As duly dull as the same Christmas album heard for the 118th time, is the loud voice of the Christmas cynic.
However those in the ‘service industry’ have greater reason to be in the grumps than most.
It isn’t actual Christmas that gets to us (provided we do actually get that day off, many don’t), it’s the weeks running up to it. More people get road rage, drink drive, get in fights, vomit on each other, have sex with someone inappropriate and catch Chlamydia, than any other time of year (ok maybe it’s not the service staff which suffer the most, it’s probably the nurses and cabbies).
Everyone shops too much, drinks too much and queues too much. The combination makes them bad tempered. They. Complain. About. Everything.
They are led to believe they should be enjoying this magical time of year, so along with the 300 other people in the room they get a bit narky if their food is late, or imperfect. Then they complain that you aren’t smiley enough, you haven’t played Mariah Carey in the past 15 minutes, and that your lack of a novelty hat or earrings, can only mean you hate Christmas and want to ruin it for everyone.

_Saved entries_

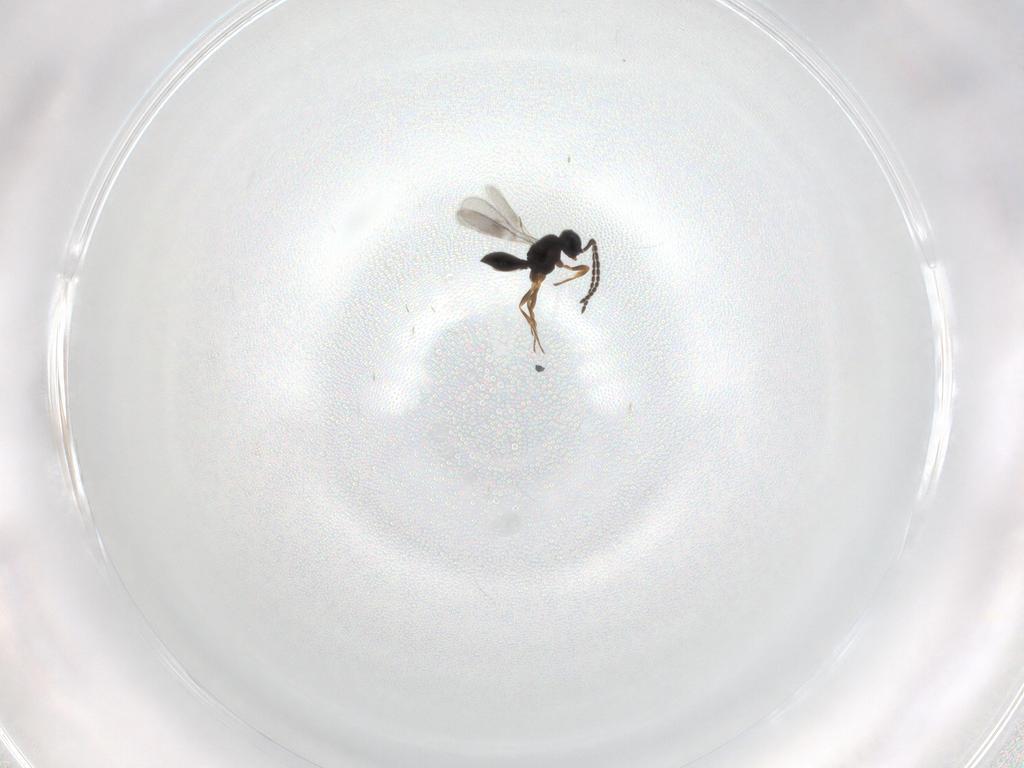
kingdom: Animalia
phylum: Arthropoda
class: Insecta
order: Hymenoptera
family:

_Required tasks_
1. According to the piece on Christmas in the service industry, what three things does everyone do too much?
2. Rewrite the piece on Christmas in the service industry, starting at "However those in" and ending at "nurses and cabbies).", with "cabbies" replaced by "taxi drivers".

_Solution set_
1. Shop, drink and queue.

2.
However those in the ‘service industry’ have greater reason to be in the grumps than most.
It isn’t actual Christmas that gets to us (provided we do actually get that day off, many don’t), it’s the weeks running up to it. More people get road rage, drink drive, get in fights, vomit on each other, have sex with someone inappropriate and catch Chlamydia, than any other time of year (ok maybe it’s not the service staff which suffer the most, it’s probably the nurses and taxi drivers).